* [What is required]
With the pictures removed, retype the lines from the one holding "wrist: (193, 231)" through the end of the records, exactly as written.

[Skeletal landmark data]
# # # # #
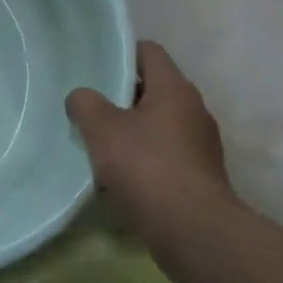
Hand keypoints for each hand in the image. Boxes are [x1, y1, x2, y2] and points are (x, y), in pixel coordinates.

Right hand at [66, 41, 233, 259]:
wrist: (193, 231)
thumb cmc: (146, 167)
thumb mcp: (101, 128)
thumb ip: (85, 103)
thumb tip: (82, 98)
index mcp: (175, 89)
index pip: (149, 52)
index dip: (120, 54)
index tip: (94, 67)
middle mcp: (193, 110)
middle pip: (152, 89)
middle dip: (120, 97)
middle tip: (89, 107)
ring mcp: (200, 145)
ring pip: (157, 124)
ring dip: (130, 131)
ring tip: (99, 144)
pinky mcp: (199, 176)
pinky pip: (164, 154)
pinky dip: (142, 159)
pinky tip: (118, 175)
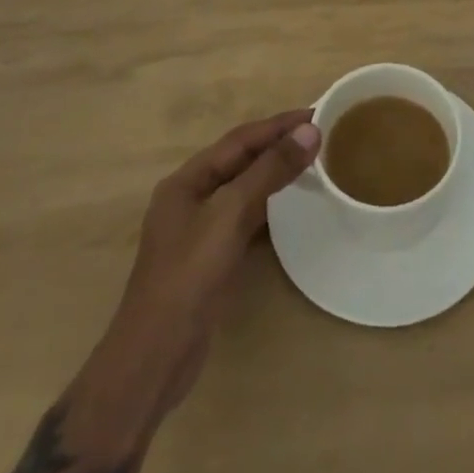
# # # # #
* [Output below]
wrist: (193, 231)
thumb cmc: (146, 167)
thumb mcp: (101, 128)
thumb ip: (85, 103)
thumb tip: (82, 98)
index mcp: (175, 89)
index pip: (149, 52)
index dip: (120, 54)
index tip: (94, 67)
middle mcp: (193, 110)
middle pip: (152, 89)
middle dip: (120, 97)
middle tip: (89, 107)
ring mcp: (200, 145)
ring pip: (157, 124)
ring dip: (130, 131)
ring tip: (99, 144)
pinky mcp: (199, 176)
pinky pip: (164, 154)
pinky dip: (142, 159)
pinky tip: (118, 175)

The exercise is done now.